» PAGE TEXT:
___

Table of contents

What is the Simple HTML DOM Parser and how do I use it?

The Simple HTML DOM Parser is a lightweight, fast, and easy-to-use PHP library designed for parsing HTML documents and extracting data from web pages. Originally created by S.C. Chen, this library provides an intuitive DOM manipulation interface similar to jQuery, making it an excellent choice for web scraping tasks in PHP applications.

What is Simple HTML DOM Parser?

Simple HTML DOM Parser is a pure PHP library that creates a DOM tree from HTML content, allowing developers to navigate, search, and manipulate HTML elements using familiar CSS selectors and XPath expressions. Unlike heavier alternatives, this parser is designed to be memory-efficient and fast, making it ideal for parsing large HTML documents or processing multiple pages.

Key Features

  • CSS Selector Support: Find elements using CSS selectors like div.class, #id, a[href]
  • XPath Support: Advanced element selection using XPath expressions
  • Memory Efficient: Optimized for handling large HTML documents
  • jQuery-like Syntax: Familiar API for developers coming from frontend development
  • No External Dependencies: Pure PHP implementation
  • HTML Manipulation: Create, modify, and delete HTML elements
  • Encoding Support: Handles various character encodings automatically

Installation and Setup

Using Composer (Recommended)

composer require sunra/php-simple-html-dom-parser

Manual Installation

Download the simple_html_dom.php file and include it in your project:

<?php
require_once 'simple_html_dom.php';

Basic Usage Examples

Loading HTML Content

<?php
require_once 'simple_html_dom.php';

// Load HTML from a string
$html = str_get_html('<div class="content">Hello World</div>');

// Load HTML from a file
$html = file_get_html('example.html');

// Load HTML from a URL
$html = file_get_html('https://example.com');

Finding Elements with CSS Selectors

<?php
// Find all div elements
$divs = $html->find('div');

// Find element by ID
$element = $html->find('#header', 0); // 0 gets the first match

// Find elements by class
$elements = $html->find('.content');

// Find elements with specific attributes
$links = $html->find('a[href]');
$external_links = $html->find('a[href^="http"]');

// Complex selectors
$nested_elements = $html->find('div.container p.text');

Extracting Data

<?php
// Get element text content
foreach($html->find('h1') as $header) {
    echo $header->plaintext . "\n";
}

// Get element HTML
foreach($html->find('div.article') as $article) {
    echo $article->outertext . "\n";
}

// Get attribute values
foreach($html->find('a') as $link) {
    echo "Link: " . $link->href . " - Text: " . $link->plaintext . "\n";
}

// Get form input values
foreach($html->find('input[type="text"]') as $input) {
    echo "Input name: " . $input->name . " - Value: " . $input->value . "\n";
}

Advanced Usage Patterns

Scraping a Complete Web Page

<?php
function scrapeProductData($url) {
    $html = file_get_html($url);

    if (!$html) {
        throw new Exception("Failed to load HTML from URL: $url");
    }

    $products = [];

    foreach($html->find('.product-item') as $product) {
        $title = $product->find('.product-title', 0);
        $price = $product->find('.price', 0);
        $image = $product->find('img', 0);

        $products[] = [
            'title' => $title ? trim($title->plaintext) : '',
            'price' => $price ? trim($price->plaintext) : '',
            'image_url' => $image ? $image->src : '',
            'product_url' => $product->find('a', 0)->href ?? ''
        ];
    }

    // Clean up memory
    $html->clear();
    unset($html);

    return $products;
}

// Usage
try {
    $products = scrapeProductData('https://example-shop.com/products');
    foreach($products as $product) {
        echo "Product: {$product['title']} - Price: {$product['price']}\n";
    }
} catch (Exception $e) {
    echo "Error: " . $e->getMessage() . "\n";
}

Handling Forms and Tables

<?php
// Extract table data
function extractTableData($html, $table_selector = 'table') {
    $table = $html->find($table_selector, 0);

    if (!$table) {
        return [];
    }

    $data = [];
    $headers = [];

    // Get headers
    foreach($table->find('thead th') as $index => $header) {
        $headers[$index] = trim($header->plaintext);
    }

    // Get rows
    foreach($table->find('tbody tr') as $row) {
        $row_data = [];
        foreach($row->find('td') as $index => $cell) {
            $header_key = $headers[$index] ?? "column_$index";
            $row_data[$header_key] = trim($cell->plaintext);
        }
        $data[] = $row_data;
    }

    return $data;
}

// Extract form data
function extractFormFields($html, $form_selector = 'form') {
    $form = $html->find($form_selector, 0);

    if (!$form) {
        return [];
    }

    $fields = [];

    foreach($form->find('input, select, textarea') as $field) {
        $name = $field->name ?? '';
        $type = $field->type ?? $field->tag;
        $value = $field->value ?? '';

        if ($name) {
            $fields[$name] = [
                'type' => $type,
                'value' => $value,
                'required' => isset($field->required)

___

» DATASET CONTENT:
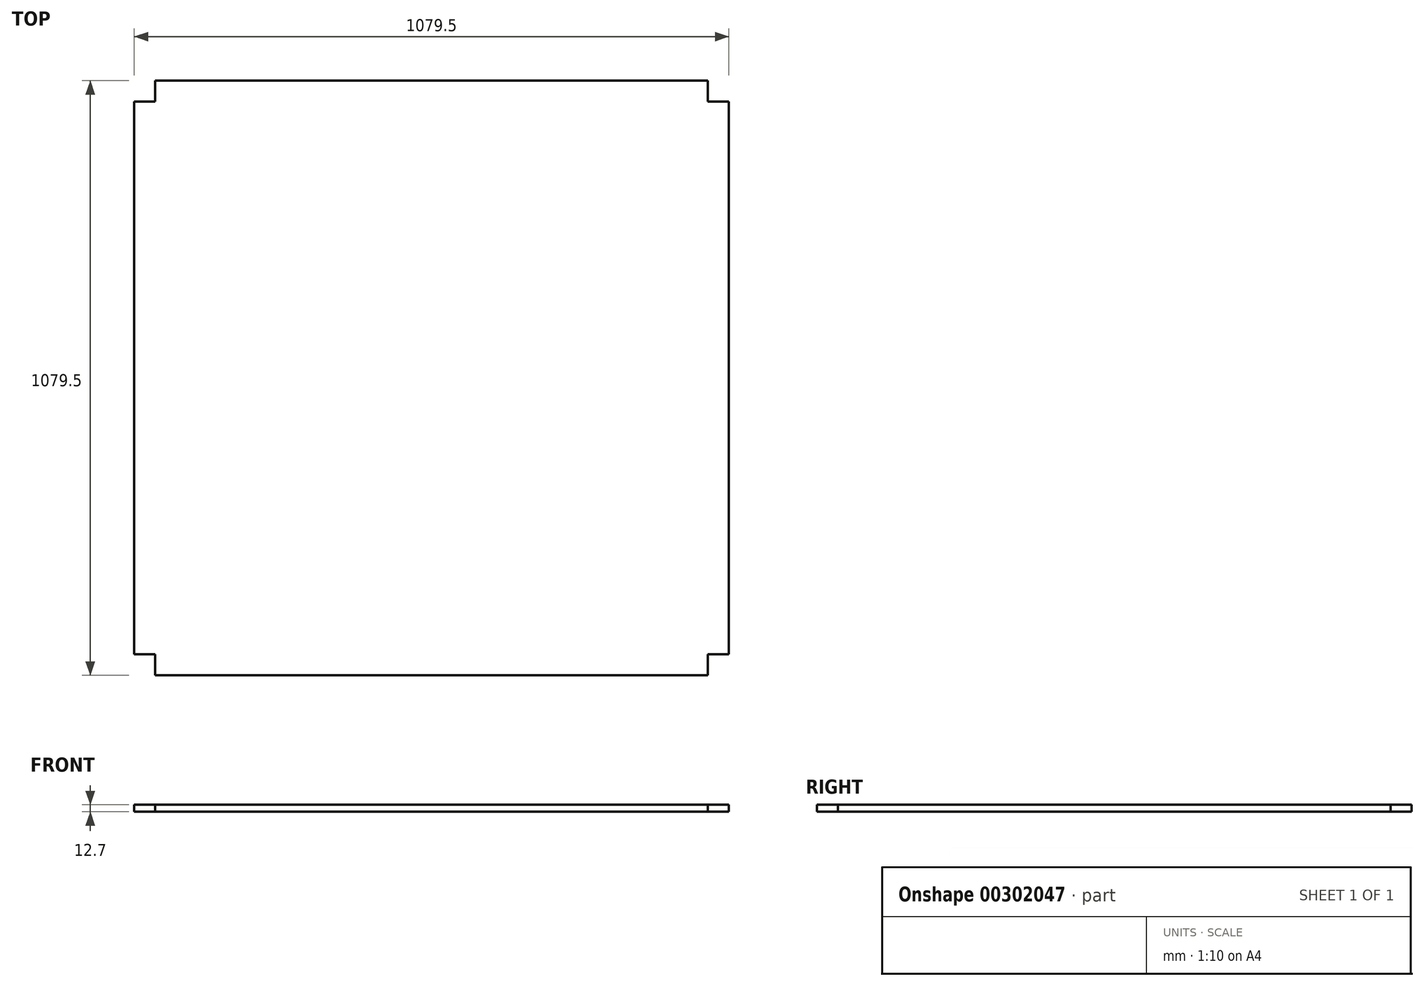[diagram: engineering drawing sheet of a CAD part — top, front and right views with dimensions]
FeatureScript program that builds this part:
annotation { "Feature Type Name" : "Feature", "Feature Type Description" : "" }
export const myFeature = defineFeature(function(context is Context, id is Id, definition is map)
    precondition{}
    {
        {
            var Q0;
            Q0=qCreatedBy(makeId("Top.planeOp"),FACE);
            var sketch = newSketch(context, id + "F0", { "sketchPlane" : qUnion([Q0])});
            skLineSegment(sketch, "E0", {"start": v(-520.7, 520.7) * mm, "end": v(-520.7, -482.6) * mm});
            skLineSegment(sketch, "E1", {"start": v(-520.7, -482.6) * mm, "end": v(-482.6, -482.6) * mm});
            skLineSegment(sketch, "E2", {"start": v(-482.6, -482.6) * mm, "end": v(-482.6, -520.7) * mm});
            skLineSegment(sketch, "E3", {"start": v(-482.6, -520.7) * mm, "end": v(520.7, -520.7) * mm});
            skLineSegment(sketch, "E4", {"start": v(520.7, -520.7) * mm, "end": v(520.7, -482.6) * mm});
            skLineSegment(sketch, "E5", {"start": v(520.7, -482.6) * mm, "end": v(558.8, -482.6) * mm});
            skLineSegment(sketch, "E6", {"start": v(558.8, -482.6) * mm, "end": v(558.8, 520.7) * mm});
            skLineSegment(sketch, "E7", {"start": v(558.8, 520.7) * mm, "end": v(520.7, 520.7) * mm});
            skLineSegment(sketch, "E8", {"start": v(520.7, 520.7) * mm, "end": v(520.7, 558.8) * mm});
            skLineSegment(sketch, "E9", {"start": v(520.7, 558.8) * mm, "end": v(-482.6, 558.8) * mm});
            skLineSegment(sketch, "E10", {"start": v(-482.6, 558.8) * mm, "end": v(-482.6, 520.7) * mm});
            skLineSegment(sketch, "E11", {"start": v(-482.6, 520.7) * mm, "end": v(-520.7, 520.7) * mm});
            skSolve(sketch);
        }
        {
            var Q0;
            Q0=makeQuery(id+"F0.imprint","IMPRINT",FACE,{"disambiguationData":[TD([[makeQuery(id+"F0.imprint","IMPRINT",EDGE,{"derivedFrom":sQuery(id+"F0.wireOp",EDGE,"E0")}),1.0]])]});
            extrude(context, id + "F1", {"entities" : qUnion([Q0]), "depth" : 12.7 * mm});
        }
    });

___

» WRITTEN INSTRUCTION: Retype the stretch of the Simple HTML DOM Parser page from "What is Simple" through "processing multiple pages." with no changes.

» ANSWER BELOW:
What is Simple HTML DOM Parser?

Simple HTML DOM Parser is a pure PHP library that creates a DOM tree from HTML content, allowing developers to navigate, search, and manipulate HTML elements using familiar CSS selectors and XPath expressions. Unlike heavier alternatives, this parser is designed to be memory-efficient and fast, making it ideal for parsing large HTML documents or processing multiple pages.